委員会の競争監視機関は、しかしながら、INGは二度救済されたことに対する費用を支払うべきだと主張する。オランダ政府は2008年10月に100億ユーロを同行に注入している。その後、1月には、INGの280億ユーロにのぼる不良資産のポートフォリオを受け取った。現在、同行は政府に対してこれらの資産に対する「保険」として13億ユーロの追加費用を支払い、その事業の大部分を切り落とす必要性に迫られる状態になってきている。「INGは強制された解体を、基本に立ち返るための次の一手として位置づけようと試みている。しかしそのような類のものではない」と、格付け機関、CreditSightsのアナリストは書いている。「これ欧州委員会によって強制された屈辱的な譲歩だ。」

 

保険と銀行の事業を分割したことはINGにとってよい結果をもたらすだろう。歴史的にみて同行の市場価値は、部分的な価値を合計したものよりも低い状態が続いている。保険は年金を銀行の支店で販売する案は期待の成果を挙げていない。保険業を伴っている他の銀行も同様に苦しんでいる。
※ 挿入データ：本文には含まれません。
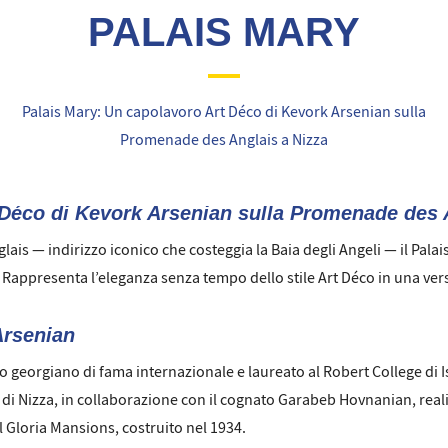
PALAIS MARY
Palais Mary: Un capolavoro Art Déco di Kevork Arsenian sulla
Promenade des Anglais a Nizza
 Déco di Kevork Arsenian sulla Promenade des 
s — indirizzo iconico che costeggia la Baia degli Angeli — il Palais
o. Rappresenta l’eleganza senza tempo dello stile Art Déco in una ver
Arsenian
tto georgiano di fama internazionale e laureato al Robert College di 
 di Nizza, in collaborazione con il cognato Garabeb Hovnanian, reali
il Gloria Mansions, costruito nel 1934.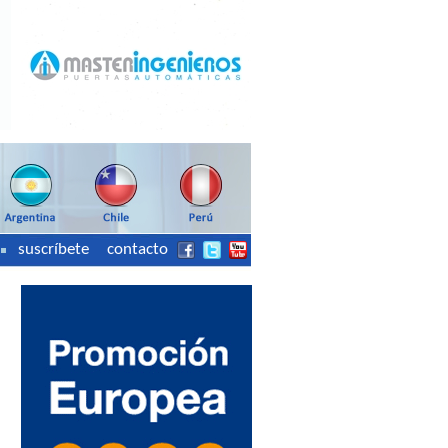
suscríbete
contacto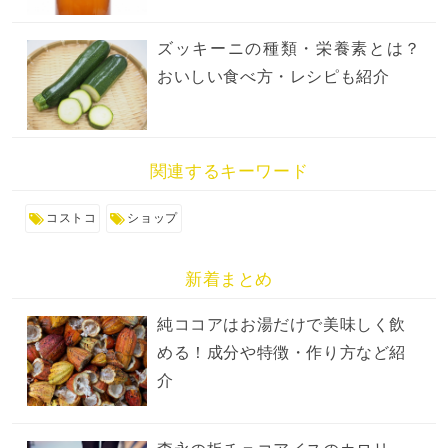
ズッキーニの種類・栄養素とは？
おいしい食べ方・レシピも紹介
関連するキーワード
コストコ
ショップ
新着まとめ
純ココアはお湯だけで美味しく飲
める！成分や特徴・作り方など紹
介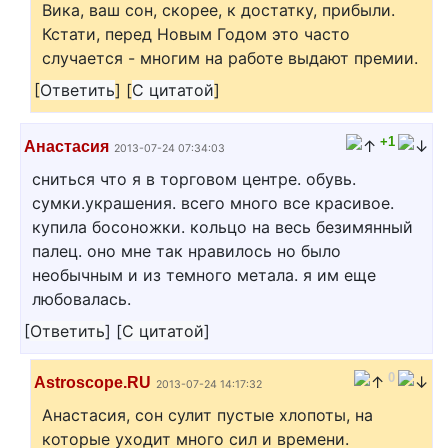
Вика, ваш сон, скорее, к достатку, прибыли.
Кстати, перед Новым Годом это часто
случается - многим на работе выдают премии.
[
Ответить
]
[
С цитатой
]
+1
Анастасия
2013-07-24 07:34:03
сниться что я в торговом центре. обувь.
сумки.украшения. всего много все красивое.
купила босоножки. кольцо на весь безимянный
палец. оно мне так нравилось но было
необычным и из темного метала. я им еще
любовалась.
[
Ответить
]
[
С цитатой
]
0
Astroscope.RU
2013-07-24 14:17:32
Анастасия, сон сулит пустые хлопоты, на
которые уходит много сил и времени.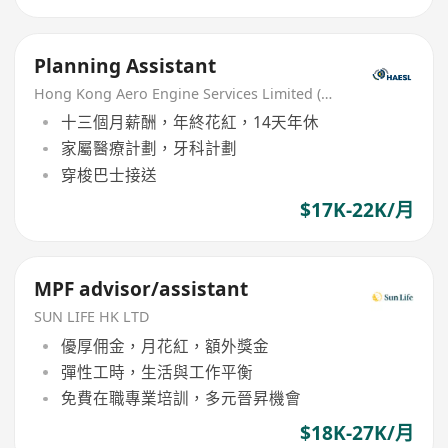
Planning Assistant
Hong Kong Aero Engine Services Limited (HAESL)
十三個月薪酬，年終花紅，14天年休
家屬醫療計劃，牙科計劃
穿梭巴士接送
$17K-22K/月
MPF advisor/assistant
SUN LIFE HK LTD
優厚佣金，月花紅，額外獎金
彈性工時，生活與工作平衡
免費在職專業培訓，多元晉昇機會
$18K-27K/月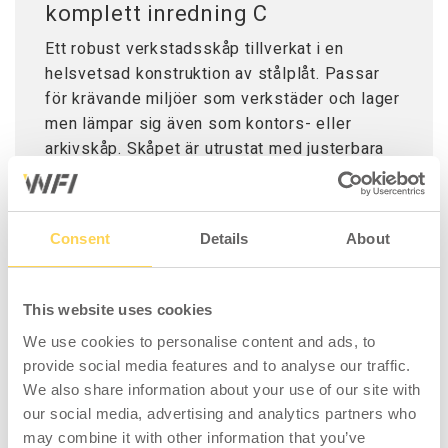
komplett inredning C
Ett robust verkstadsskåp tillverkat i en
helsvetsad konstruktion av stålplåt. Passar
för krävande miljöer som verkstäder och lager
men lämpar sig även som kontors- eller
arkivskåp. Skåpet är utrustat med justerbara
fötter som gör att det står stadigt även på
ojämna underlag och klarar en sammanlagd
belastning på 500 kg. Lackerat grått i två
Consent
Details
About
nyanser. Den mörka nyansen på dörrarna för
att minska risken för smuts och fingeravtryck.
Väggskenor i ryggen gör skåpet flexibelt att
This website uses cookies
placera de olika tillbehören på anpassad
We use cookies to personalise content and ads, to
plats.
provide social media features and to analyse our traffic.
Skåpet levereras komplett med inredning
We also share information about your use of our site with
enligt specifikation.
our social media, advertising and analytics partners who
may combine it with other information that you’ve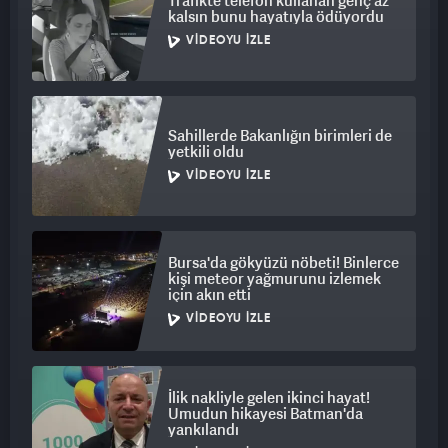
Trafikte telefon kullanan genç az
kalsın bunu hayatıyla ödüyordu
VIDEOYU İZLE
Sahillerde Bakanlığın birimleri de
yetkili oldu
VIDEOYU İZLE
Bursa'da gökyüzü nöbeti! Binlerce
kişi meteor yağmurunu izlemek
için akın etti
VIDEOYU İZLE
İlik nakliyle gelen ikinci hayat!
Umudun hikayesi Batman'da
yankılandı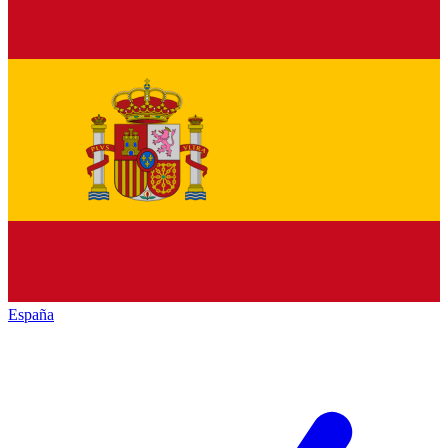
España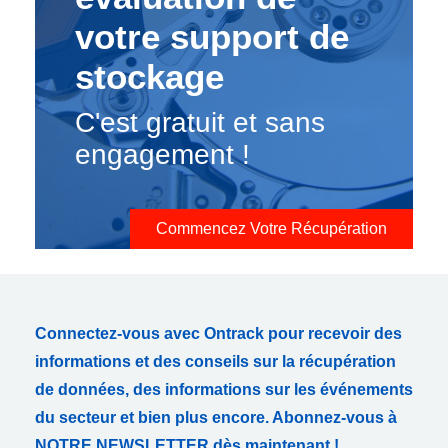
votre support de
stockage
C'est gratuit et sans
engagement !
Commencez Votre Récupération
Connectez-vous avec Ontrack pour recevoir des
informations et des conseils sur la récupération
de données, des informations sur les événements
du secteur et bien plus encore. Abonnez-vous à
NOTRE NEWSLETTER dès maintenant !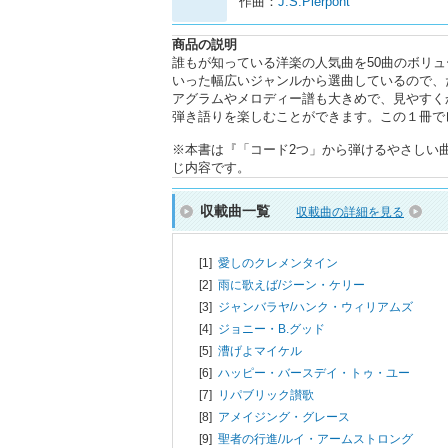
作曲：
J.S.Pierpont
商品の説明
誰もが知っている洋楽の人気曲を50曲のボリ
いった幅広いジャンルから選曲しているので、
アグラムやメロディー譜も大きめで、見やすく
弾き語りを楽しむことができます。この１冊で
※本書は『「コード2つ」から弾けるやさしい曲が
じ内容です。
収載曲一覧
収載曲の詳細を見る
[1]
愛しのクレメンタイン
[2]
雨に歌えば/
ジーン・ケリー
[3]
ジャンバラヤ/
ハンク・ウィリアムズ
[4]
ジョニー・B.グッド
[5]
漕げよマイケル
[6]
ハッピー・バースデイ・トゥ・ユー
[7]
リパブリック讃歌
[8]
アメイジング・グレース
[9]
聖者の行進/
ルイ・アームストロング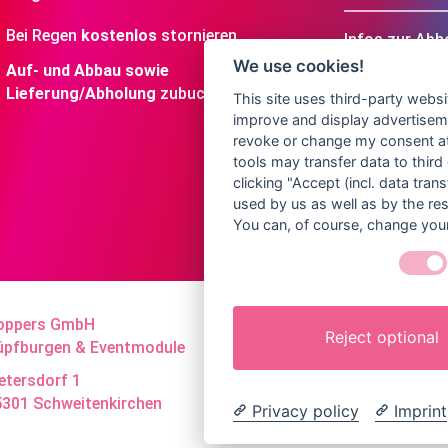
Bei Regen
kostenlos
stornieren
Infos zur Abh
We use cookies!
Auf- und Abbau sowie
Lieferung/Abholung
zubuchbar
Wo bekomme i
This site uses third-party websi
improve and display advertisemen
revoke or change my consent at 
tools may transfer data to third
clicking "Accept (incl. data tra
used by us as well as by the re
You can, of course, change your
oppers GmbH
Telefon: 0162/1637914
Reject optional
üpfburgen & Eventmodule
www.bayern-huepfburg.de
etersdorf 1
info＠bayern-huepfburg.d
5301 Schweitenkirchen
Privacy policy
Imprint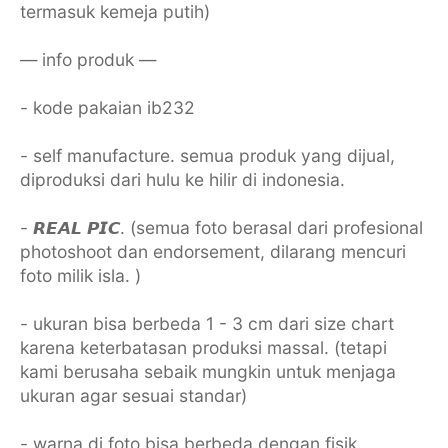
termasuk kemeja putih)
— info produk —
- kode pakaian ib232
- self manufacture. semua produk yang dijual,
diproduksi dari hulu ke hilir di indonesia.
- 𝙍𝙀𝘼𝙇 𝙋𝙄𝘾. (semua foto berasal dari profesional
photoshoot dan endorsement, dilarang mencuri
foto milik isla. )
- ukuran bisa berbeda 1 - 3 cm dari size chart
karena keterbatasan produksi massal. (tetapi
kami berusaha sebaik mungkin untuk menjaga
ukuran agar sesuai standar)
- warna di foto bisa berbeda dengan fisik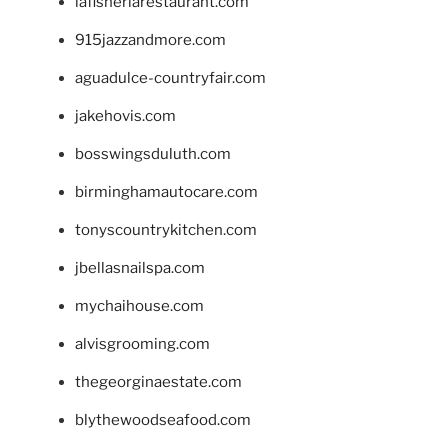
lafisheriarestaurant.com
915jazzandmore.com
aguadulce-countryfair.com
jakehovis.com
bosswingsduluth.com
birminghamautocare.com
tonyscountrykitchen.com
jbellasnailspa.com
mychaihouse.com
alvisgrooming.com
thegeorginaestate.com
blythewoodseafood.com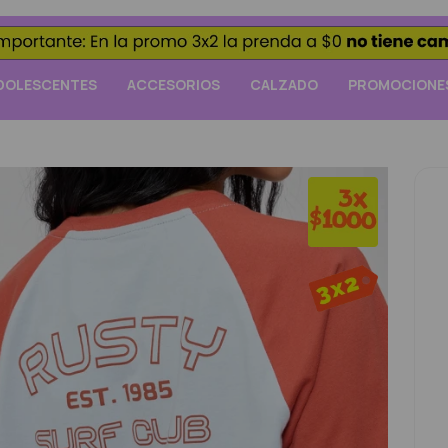
DOLESCENTES
ACCESORIOS
CALZADO
PROMOCIONE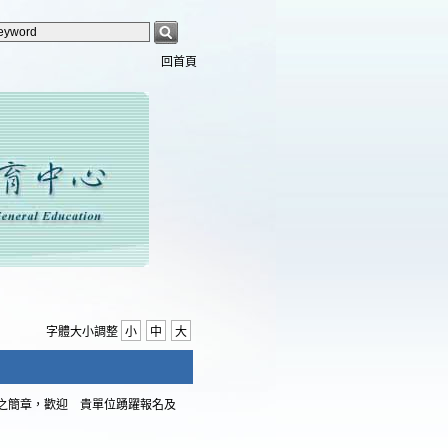
回首頁
字體大小調整
小
中
大
」之簡章，歡迎 貴單位踴躍報名及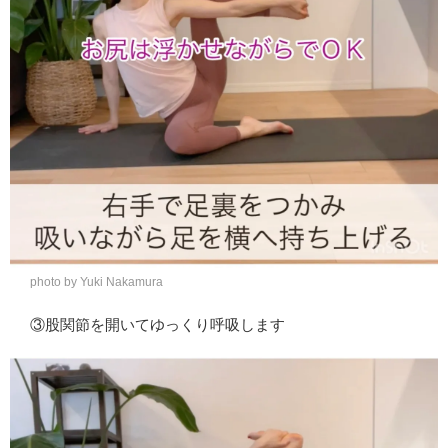
photo by Yuki Nakamura
③股関節を開いてゆっくり呼吸します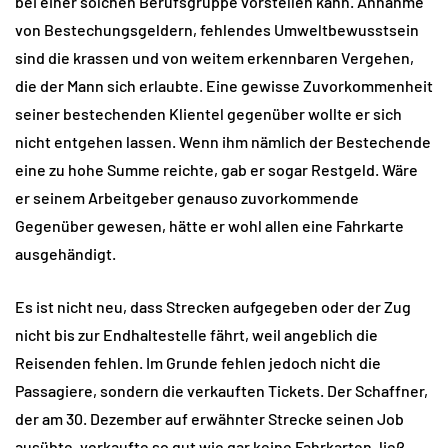
bei einer solchen Berufsgruppe vorstellen kann. Annahme
von Bestechungsgeldern, fehlendes Umweltbewusstsein
sind die krassen und von weitem erkennbaren Vergehen,
die der Mann sich erlaubte. Eine gewisse Zuvorkommenheit
seiner bestechenden Klientel gegenüber wollte er sich
nicht entgehen lassen. Wenn ihm nämlich der Bestechende
eine zu hohe Summe reichte, gab er sogar Restgeld. Wäre
er seinem Arbeitgeber genauso zuvorkommende
Gegenüber gewesen, hätte er wohl allen eine Fahrkarte
ausgehändigt.
Es ist nicht neu, dass Strecken aufgegeben oder der Zug
nicht bis zur Endhaltestelle fährt, weil angeblich die
Reisenden fehlen. Im Grunde fehlen jedoch nicht die
Passagiere, sondern die verkauften Tickets. Der Schaffner,
der am 30. Dezember auf erwähnter Strecke seinen Job
ausübte, verkaufte so gut wie gar keine Fahrkarten, ließ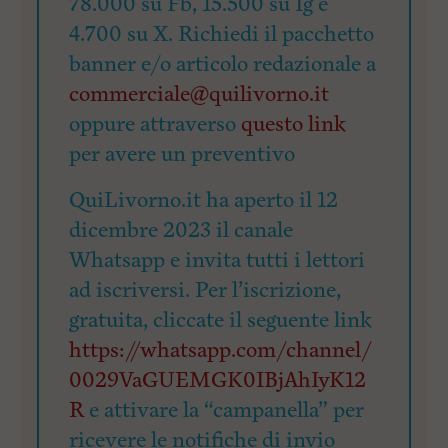
78.000 su Fb, 15.500 su Ig e
4.700 su X. Richiedi il pacchetto
banner e/o articolo redazionale a
commerciale@quilivorno.it
oppure attraverso
questo link
per avere un preventivo
QuiLivorno.it ha aperto il 12
dicembre 2023 il canale
Whatsapp e invita tutti i lettori
ad iscriversi. Per l’iscrizione,
gratuita, cliccate il seguente link
https://whatsapp.com/channel/
0029VaGUEMGK0IBjAhIyK12
R
e attivare la “campanella” per
ricevere le notifiche di invio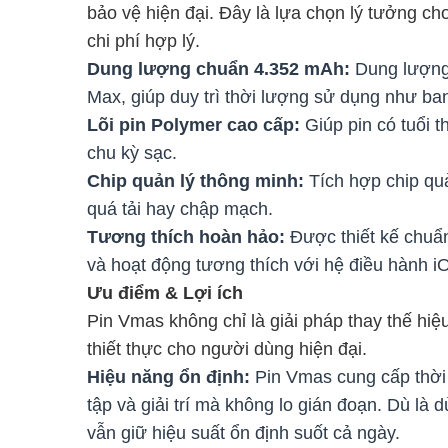
bảo vệ hiện đại. Đây là lựa chọn lý tưởng c
chi phí hợp lý.
Dung lượng chuẩn 4.352 mAh:
Dung lượng
Max, giúp duy trì thời lượng sử dụng như ban
Lõi pin Polymer cao cấp:
Giúp pin có tuổi t
chu kỳ sạc.
Chip quản lý thông minh:
Tích hợp chip quả
quá tải hay chập mạch.
Tương thích hoàn hảo:
Được thiết kế chuẩ
và hoạt động tương thích với hệ điều hành i
Ưu điểm & Lợi ích
Pin Vmas không chỉ là giải pháp thay thế hiệu
thiết thực cho người dùng hiện đại.
Hiệu năng ổn định:
Pin Vmas cung cấp thời 
tập và giải trí mà không lo gián đoạn. Dù là
vẫn giữ hiệu suất ổn định suốt cả ngày.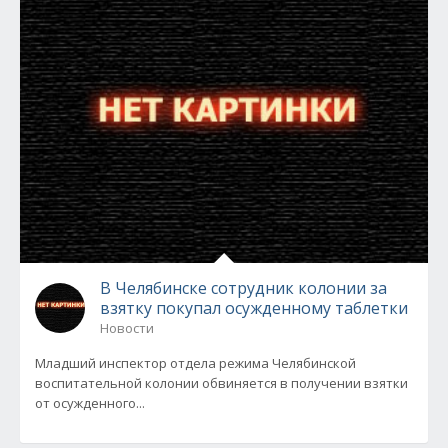
В Челябинске сотрудник колонии за
взятку покупал осужденному таблетки
Новости
Младший инспектор отдела режима Челябинской
воспитательной колонии обвиняется в получении взятки
от осужденного...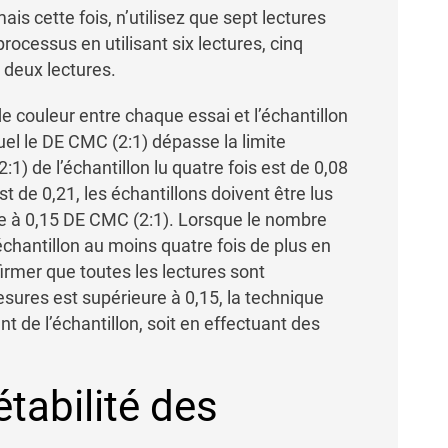
is cette fois, n’utilisez que sept lectures
rocessus en utilisant six lectures, cinq
n deux lectures.
e couleur entre chaque essai et l’échantillon
quel le DE CMC (2:1) dépasse la limite
1) de l’échantillon lu quatre fois est de 0,08
est de 0,21, les échantillons doivent être lus
ure à 0,15 DE CMC (2:1). Lorsque le nombre
échantillon au moins quatre fois de plus en
firmer que toutes les lectures sont
esures est supérieure à 0,15, la technique
nt de l’échantillon, soit en effectuant des
étabilité des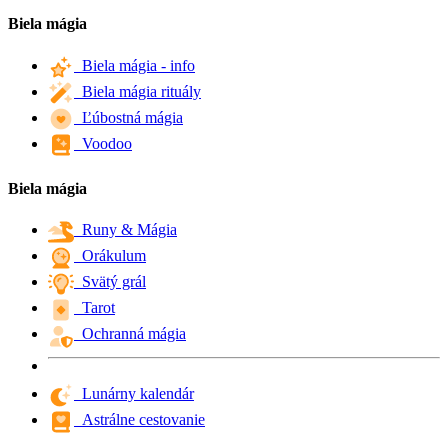
Biela mágia
Biela mágia - info
Biela mágia rituály
Ľúbostná mágia
Voodoo
Biela mágia
Runy & Mágia
Orákulum
Svätý grál
Tarot
Ochranná mágia
Lunárny kalendár
Astrálne cestovanie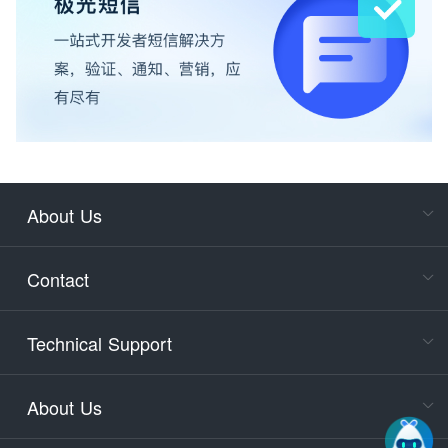
About Us
Cons
Consult
Contact
accoun
Cons
Technical Support
400-88
Service
About Us
days)
9:30-12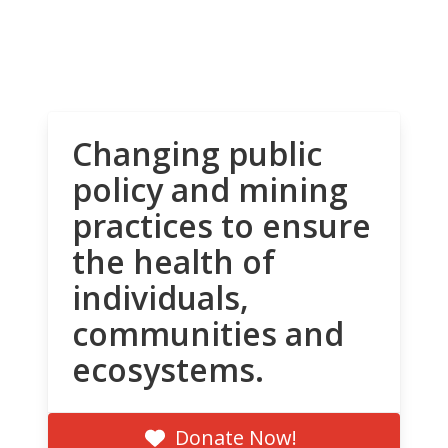
Changing public
policy and mining
practices to ensure
the health of
individuals,
communities and
ecosystems.
Donate Now!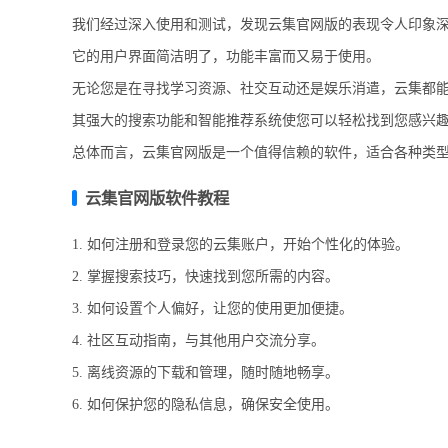
我们经过深入使用和测试，发现云集官网版的表现令人印象
它的用户界面简洁明了，功能丰富而又易于使用。
无论您是在寻找学习资源、社交互动还是娱乐消遣，云集都
其强大的搜索功能和智能推荐系统使您可以轻松找到您感兴
总体而言，云集官网版是一个值得信赖的软件，适合各种类
云集官网版软件教程
1. 如何注册和登录您的云集账户，开始个性化的体验。
2. 掌握搜索技巧，快速找到您所需的内容。
3. 如何设置个人偏好，让您的使用更加便捷。
4. 社区互动指南，与其他用户交流分享。
5. 离线资源的下载和管理，随时随地畅享。
6. 如何保护您的隐私信息，确保安全使用。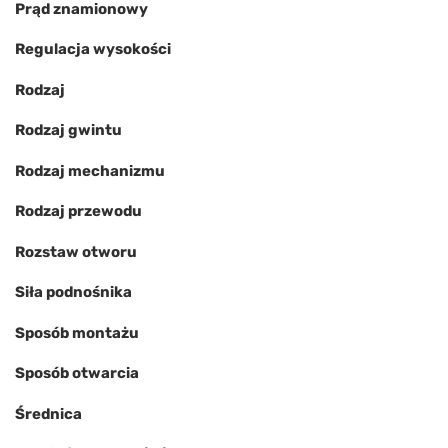
Prąd znamionowy
Regulacja wysokości
Rodzaj
Rodzaj gwintu
Rodzaj mechanizmu
Rodzaj przewodu
Rozstaw otworu
Siła podnośnika
Sposób montażu
Sposób otwarcia
Średnica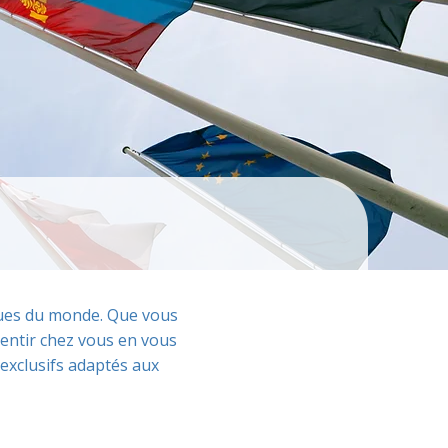
iques du monde. Que vous
entir chez vous en vous
exclusifs adaptés aux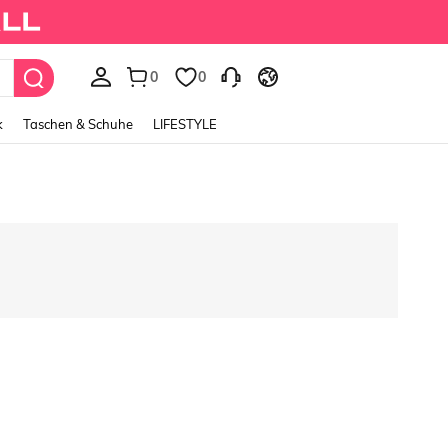
0
0
k
Taschen & Schuhe
LIFESTYLE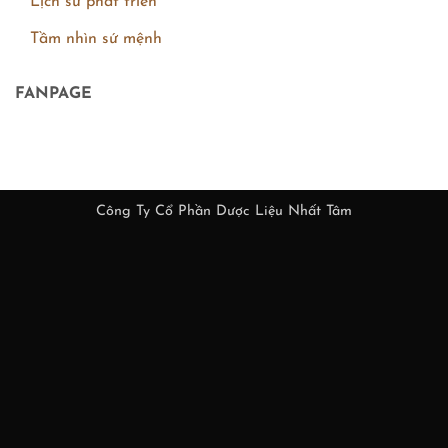
Lịch sử phát triển
Tầm nhìn sứ mệnh
FANPAGE
Công Ty Cổ Phần Dược Liệu Nhất Tâm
規制当局が両方の事業に対して資産を積みますように圧力をかけていることが大きな理由だ。

 

INGの将来にとってもっと大きな問題となるのは片手を後ろに回したままで競争をしなければいけなくなることだ。委員会は動向が最も競争力の高い価格を提示することを禁止した。そのような政府の援助が付された制限された状態では、銀行にとって最良の手は政府の配下から身をくねらせて抜け出すことである。同行は75億ユーロの株式を売却し、政府の資金の半分を返済しようと考えている。

 

既に決定されているドイツのコメルツ銀行の縮小とともに、INGやノーザン・トラストの再建は、委員会の監視機関がヨーロッパのそれぞれの国の最大手の銀行の規模を切り下げることを断固として行うことを強く指し示すものである。英国政府から多額の救済を受け取っているロイヤル・バンク・オブ・スコットランドやロイド・バンキング・グループは、いずれも大規模な売却を強いられることが予想されている。

 

ヨーロッパの銀行市場がさらに活気を持つことは悪いことではない。しかし、銀行の規模を縮めることによって国境を越えた銀行業務に予期しない損害がもたらされるリスクを委員会は負っている。委員会の高官は、利益が出ているのであれば国境を越えた事業を続けることを銀行に対して助長していると主張する。しかし、法律事務所、デチャートの競争の専門家であるピエール・ルイスは思い悩んでいる。ヨーロッパにおいて一つにまとまっている銀行の市場は、「関係のない第三者」であり、最終的にはさらに傷ついていくことになるかもしれない。